Port-au-Prince, 28 janvier 2026 —
Le Mouvement pour la réconciliation et la reconstruction nationale (MORN) a déclaré prendre acte de l’expiration de l’accord du 3 avril 2024, lequel avait conduit à la mise en place du Conseil présidentiel de transition (CPT), dont le mandat arrive à échéance le 7 février 2026.

Lors d’une conférence de presse tenue ce mercredi 28 janvier, le président du MORN, Jean Pale Mathurin, a estimé nécessaire l’ouverture d’un nouvel accord politique afin de définir un cadre de gouvernance transitoire adapté à la conjoncture actuelle du pays.

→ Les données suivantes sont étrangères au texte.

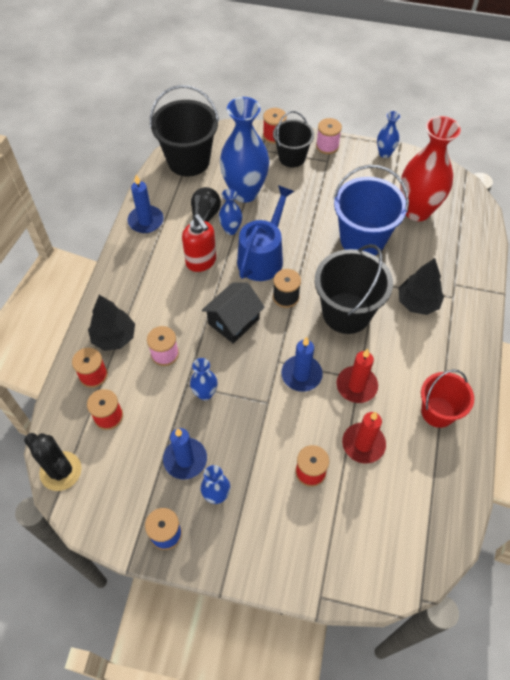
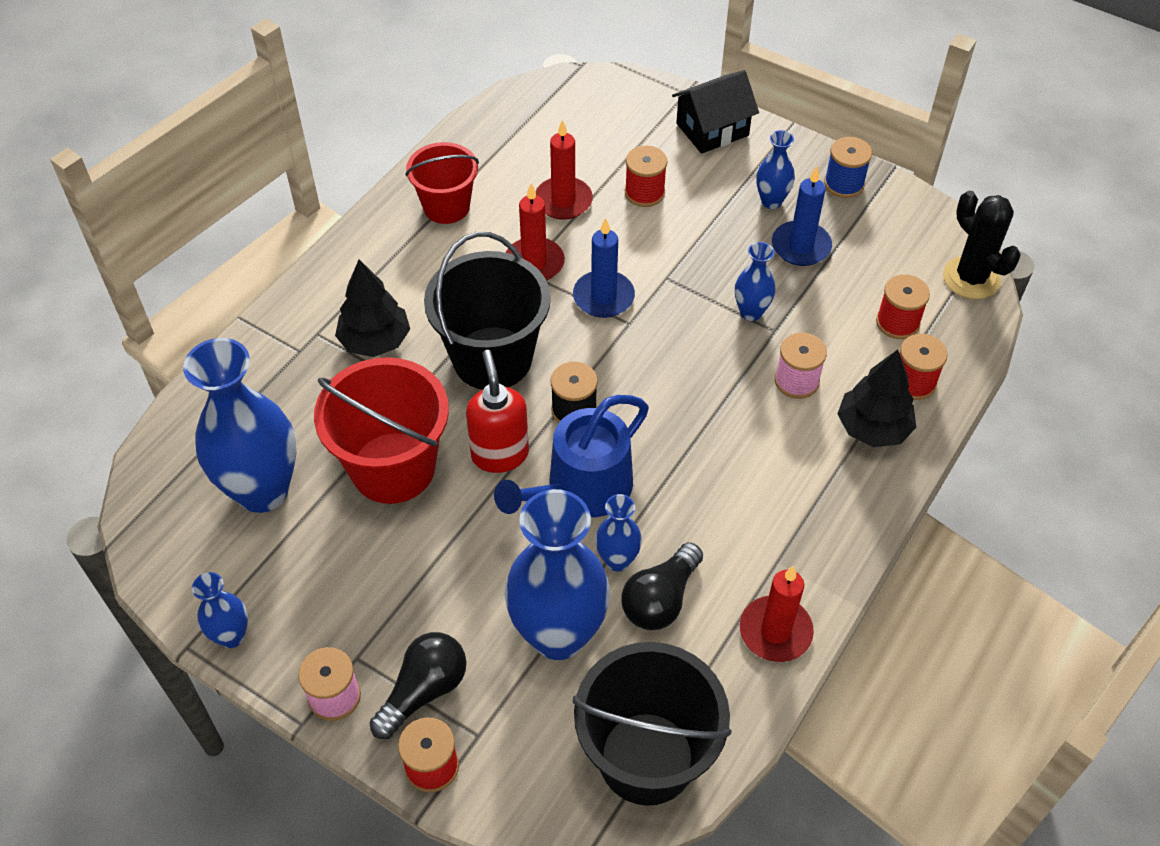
camera: 160 degrees left, 5 degrees down
blue candle [128,175,164,233] -> red candle [740,566,814,662]
red soap dispenser [182,214,216,272] -> red soap dispenser moved to [466,350,529,473]
black house [202,283,265,344] -> black house moved to [672,70,759,154]
black bucket [273,111,314,168] -> black light bulb [369,632,467,739]
blue bucket [333,165,409,255] -> red bucket [314,357,449,504]
red vase [400,116,461,221] -> blue vase [183,338,296,513]

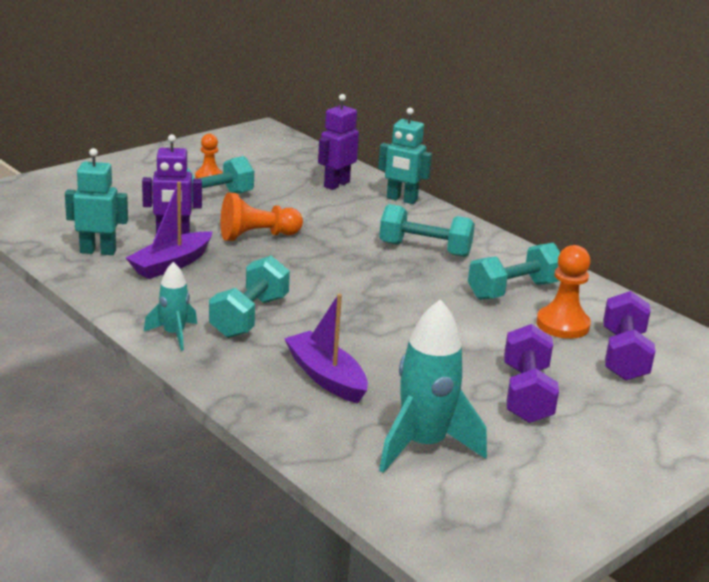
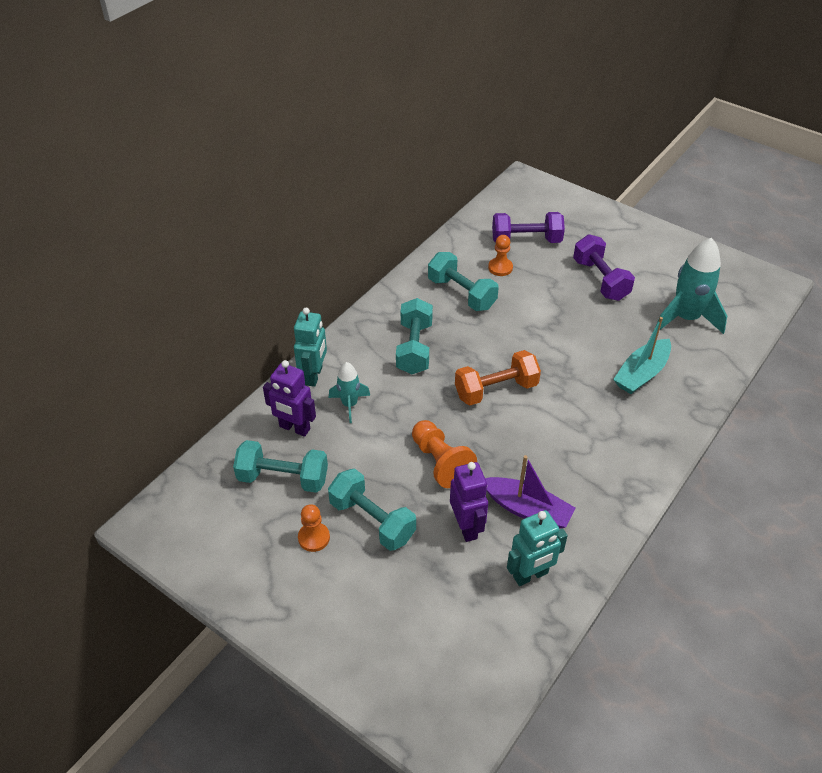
camera: 100 degrees left, 20 degrees up
turquoise robot [65,148,128,255] -> turquoise robot turned 105 degrees counterclockwise [507,510,568,586]
turquoise rocket [144,262,197,351] -> turquoise rocket moved to [329,362,370,423]
turquoise dumbbell [209,256,290,338] -> turquoise dumbbell moved to [233,440,328,493]
purple boat [284,293,368,403] -> turquoise boat [613,317,671,394]
purple dumbbell [504,324,559,423] -> purple dumbbell turned 75 degrees clockwise [573,234,635,301]
orange pawn [536,245,591,339] -> orange pawn [488,235,513,276], size x0.65
none -> orange dumbbell [455,350,541,405]

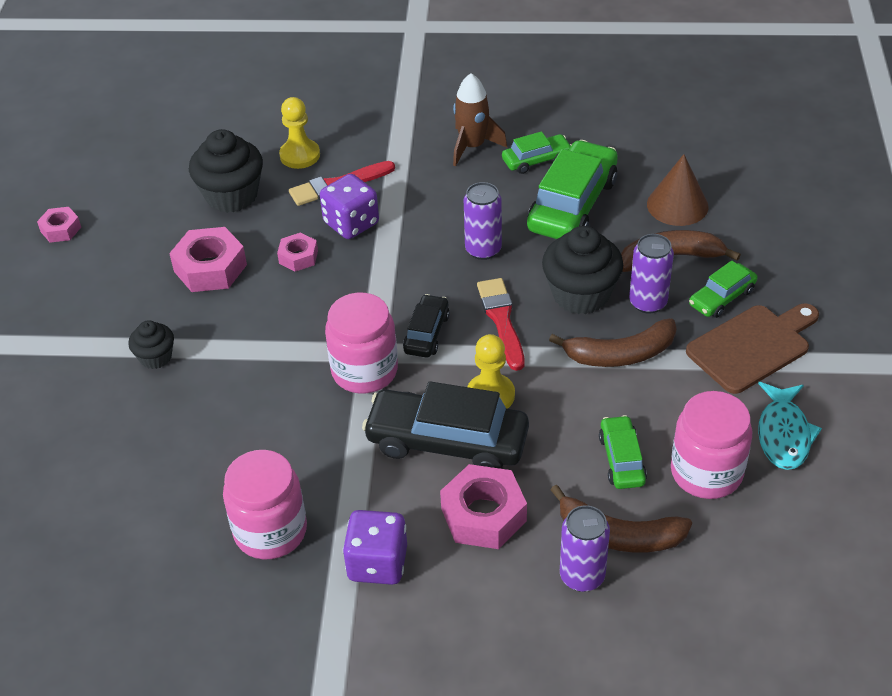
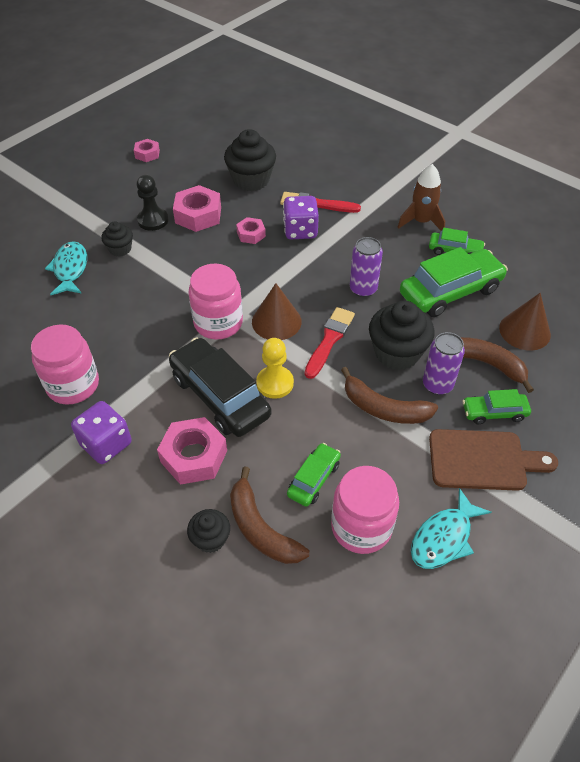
camera: 35 degrees right, 5 degrees up
yellow pawn [279,97,320,169] -> none
black car [403,294,450,358] -> brown cone [252,283,302,340]
purple can [560,505,610,592] -> black cupcake [187,509,230,553]
none -> turquoise fish [45,241,87,295]
none -> black pawn [137,175,168,231]

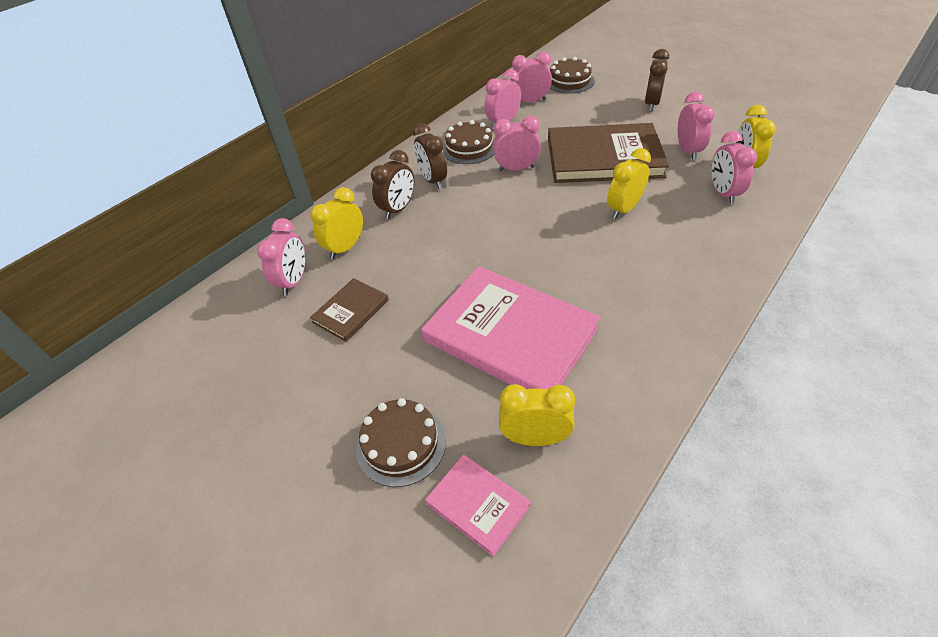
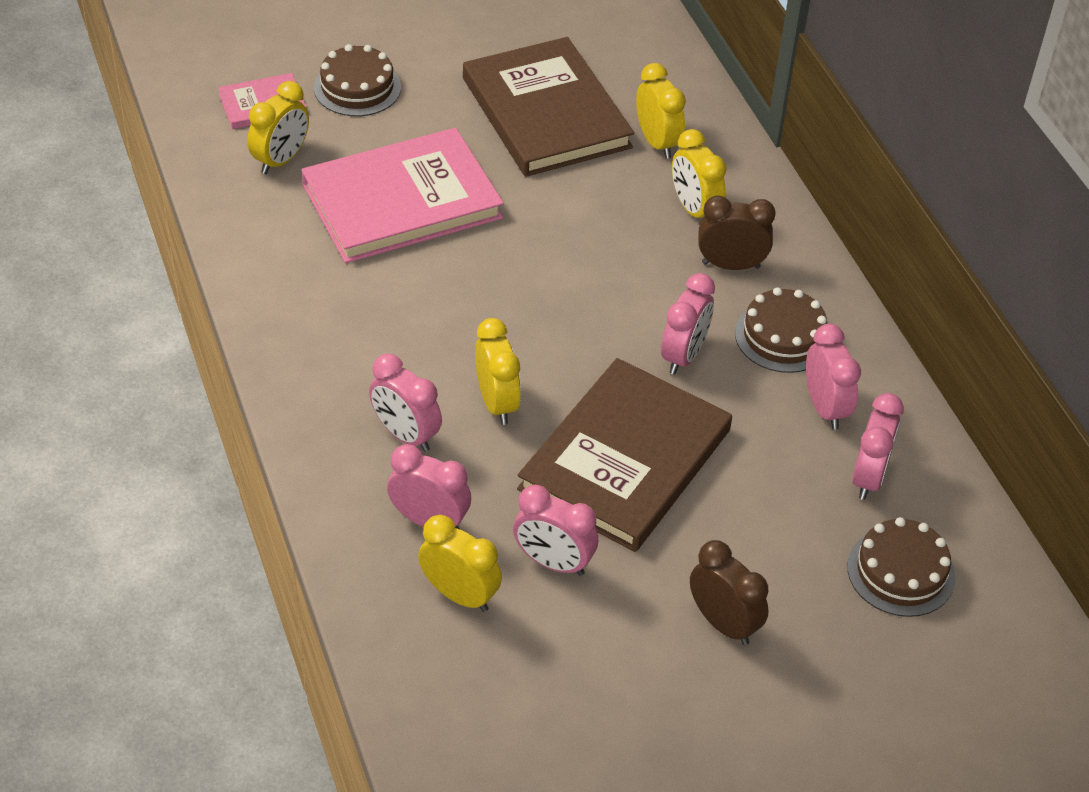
camera: 115 degrees right, 0 degrees up
pink clock [257,218,305,296] -> pink clock moved to [369,354,442,452]
brown book [310,278,389,342] -> brown book [463,37,634,177], size x2.11
brown clock [371,150,415,219] -> yellow clock [672,129,727,218]

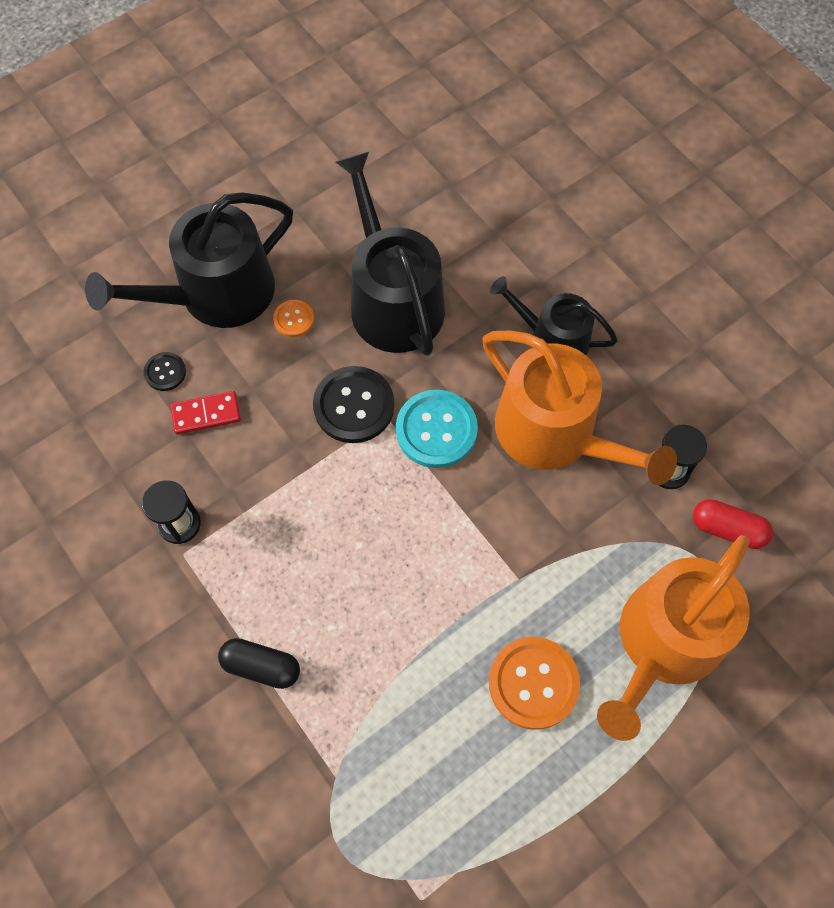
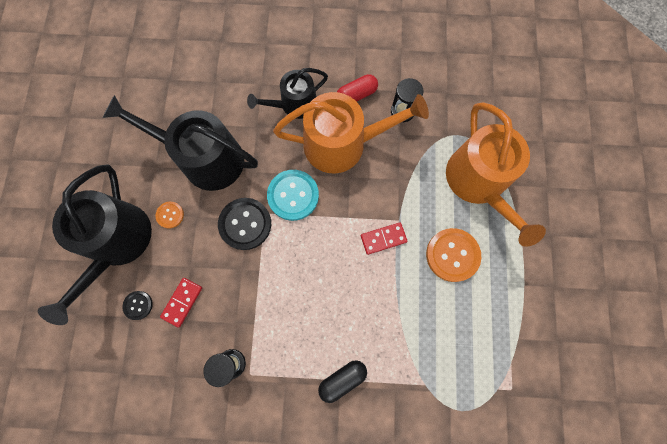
camera: 50 degrees left, 10 degrees up
red capsule [693,499,773,549] -> red capsule moved to [337,74,378,102]
none -> red domino [361,222,408,255]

Plaidoyer pour un changement de gouvernance

Selon le MORN, l’expiration de l’accord fondateur du CPT impose une reconfiguration de l’architecture institutionnelle. Le mouvement préconise le remplacement du Conseil présidentiel de transition et du gouvernement en place par une gouvernance reposant sur un Président unique, assisté d’un nouveau Premier ministre et d’un nouveau gouvernement.

Jean Pale Mathurin a précisé que le futur chef de l’État pourrait être issu de la Cour de cassation, du secteur politique, ou encore être une personnalité jugée non conflictuelle provenant du CPT lui-même, à condition qu’un consensus politique puisse être dégagé autour de son profil.

Un appel au dialogue politique

Le MORN a appelé les acteurs politiques et institutionnels à privilégier le dialogue et la concertation afin d’éviter un vide constitutionnel et institutionnel à l’approche du 7 février. Le mouvement insiste sur la nécessité de parvenir à un accord inclusif, capable de rétablir la stabilité politique et de créer les conditions favorables à l’organisation d’élections crédibles.

Un contexte de fortes tensions

Cette prise de position intervient dans un contexte marqué par de fortes tensions politiques, des divergences au sein du CPT et une crise sécuritaire persistante. Alors que la transition politique arrive à un moment charnière, les propositions du MORN viennent s’ajouter aux multiples appels à une reconfiguration du pouvoir, formulés par différents secteurs de la société.

À moins de deux semaines de la date butoir du 7 février 2026, les discussions autour de l’avenir de la gouvernance transitoire restent ouvertes, dans un climat d’incertitude quant à la direction que prendra le processus politique haïtien.